(Household object change records)

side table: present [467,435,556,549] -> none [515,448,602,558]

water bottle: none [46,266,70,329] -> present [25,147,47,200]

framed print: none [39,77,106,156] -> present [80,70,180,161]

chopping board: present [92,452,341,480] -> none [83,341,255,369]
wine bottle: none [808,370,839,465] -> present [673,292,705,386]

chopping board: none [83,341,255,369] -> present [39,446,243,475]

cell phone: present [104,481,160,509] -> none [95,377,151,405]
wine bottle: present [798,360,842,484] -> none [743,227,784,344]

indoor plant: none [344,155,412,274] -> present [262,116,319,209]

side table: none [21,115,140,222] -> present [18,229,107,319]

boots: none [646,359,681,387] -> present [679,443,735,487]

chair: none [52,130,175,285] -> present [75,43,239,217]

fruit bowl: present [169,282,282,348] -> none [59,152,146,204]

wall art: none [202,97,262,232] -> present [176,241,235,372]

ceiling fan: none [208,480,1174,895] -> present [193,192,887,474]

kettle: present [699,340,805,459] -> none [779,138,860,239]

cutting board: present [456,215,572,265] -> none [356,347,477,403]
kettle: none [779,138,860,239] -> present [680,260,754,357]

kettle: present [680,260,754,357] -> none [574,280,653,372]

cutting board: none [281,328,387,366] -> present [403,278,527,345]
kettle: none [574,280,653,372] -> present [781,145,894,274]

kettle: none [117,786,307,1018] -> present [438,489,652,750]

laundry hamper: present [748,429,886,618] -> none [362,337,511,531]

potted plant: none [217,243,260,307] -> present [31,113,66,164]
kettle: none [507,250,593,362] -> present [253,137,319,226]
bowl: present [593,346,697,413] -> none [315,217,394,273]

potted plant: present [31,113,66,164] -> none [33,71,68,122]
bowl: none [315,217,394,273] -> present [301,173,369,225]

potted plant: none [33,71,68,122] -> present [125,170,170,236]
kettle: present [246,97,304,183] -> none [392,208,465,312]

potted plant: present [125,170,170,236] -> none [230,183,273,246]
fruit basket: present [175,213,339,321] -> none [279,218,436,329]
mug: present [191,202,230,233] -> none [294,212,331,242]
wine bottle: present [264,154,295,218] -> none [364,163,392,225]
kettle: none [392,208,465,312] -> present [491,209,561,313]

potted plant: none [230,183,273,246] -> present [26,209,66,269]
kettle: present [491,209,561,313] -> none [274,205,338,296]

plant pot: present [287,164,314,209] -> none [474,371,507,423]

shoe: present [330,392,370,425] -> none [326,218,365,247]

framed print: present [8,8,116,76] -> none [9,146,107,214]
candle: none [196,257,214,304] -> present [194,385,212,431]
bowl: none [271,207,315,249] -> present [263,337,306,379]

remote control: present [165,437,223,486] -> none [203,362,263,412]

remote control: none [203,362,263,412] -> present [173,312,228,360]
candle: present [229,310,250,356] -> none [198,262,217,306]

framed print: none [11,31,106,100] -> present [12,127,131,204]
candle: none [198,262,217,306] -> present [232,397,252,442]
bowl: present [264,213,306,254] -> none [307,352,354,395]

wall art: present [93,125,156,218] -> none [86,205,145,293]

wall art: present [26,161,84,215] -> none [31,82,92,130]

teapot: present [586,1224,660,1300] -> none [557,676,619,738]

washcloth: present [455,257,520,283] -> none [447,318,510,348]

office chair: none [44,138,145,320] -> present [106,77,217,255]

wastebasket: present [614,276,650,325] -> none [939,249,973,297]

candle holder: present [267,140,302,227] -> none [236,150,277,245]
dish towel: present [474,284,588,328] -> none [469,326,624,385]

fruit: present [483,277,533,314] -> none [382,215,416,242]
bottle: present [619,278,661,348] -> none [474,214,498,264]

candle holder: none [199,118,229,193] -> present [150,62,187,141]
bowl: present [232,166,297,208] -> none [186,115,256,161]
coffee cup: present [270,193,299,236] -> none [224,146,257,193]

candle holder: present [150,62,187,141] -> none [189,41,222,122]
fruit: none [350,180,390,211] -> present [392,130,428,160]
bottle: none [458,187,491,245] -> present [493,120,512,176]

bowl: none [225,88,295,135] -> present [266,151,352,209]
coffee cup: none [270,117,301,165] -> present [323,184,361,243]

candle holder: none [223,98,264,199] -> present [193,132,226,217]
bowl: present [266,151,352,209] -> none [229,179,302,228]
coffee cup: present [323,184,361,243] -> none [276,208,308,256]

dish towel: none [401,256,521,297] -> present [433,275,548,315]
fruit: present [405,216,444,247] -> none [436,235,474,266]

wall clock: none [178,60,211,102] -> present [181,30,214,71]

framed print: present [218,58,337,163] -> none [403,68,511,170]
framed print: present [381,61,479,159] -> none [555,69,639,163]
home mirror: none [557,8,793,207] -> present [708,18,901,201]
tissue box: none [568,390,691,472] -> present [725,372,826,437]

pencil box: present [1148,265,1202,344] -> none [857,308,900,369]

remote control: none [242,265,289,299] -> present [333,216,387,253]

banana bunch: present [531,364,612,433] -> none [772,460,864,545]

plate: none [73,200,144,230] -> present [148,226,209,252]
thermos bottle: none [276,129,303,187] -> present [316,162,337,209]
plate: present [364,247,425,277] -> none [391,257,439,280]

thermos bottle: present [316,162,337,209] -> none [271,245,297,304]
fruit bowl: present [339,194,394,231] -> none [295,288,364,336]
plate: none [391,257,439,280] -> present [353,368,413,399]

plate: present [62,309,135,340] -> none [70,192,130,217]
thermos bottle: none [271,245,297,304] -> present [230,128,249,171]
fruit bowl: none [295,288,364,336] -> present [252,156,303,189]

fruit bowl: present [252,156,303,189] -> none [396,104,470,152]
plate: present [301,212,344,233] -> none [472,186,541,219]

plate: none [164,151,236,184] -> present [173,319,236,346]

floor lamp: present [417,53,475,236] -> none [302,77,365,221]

- _Assignment_: List each line of the entries that holds the string "wine".

- _The answer_:
wine bottle: none [808,370,839,465] -> present [673,292,705,386]
wine bottle: present [798,360,842,484] -> none [743,227,784,344]
wine bottle: present [264,154,295,218] -> none [364,163,392,225]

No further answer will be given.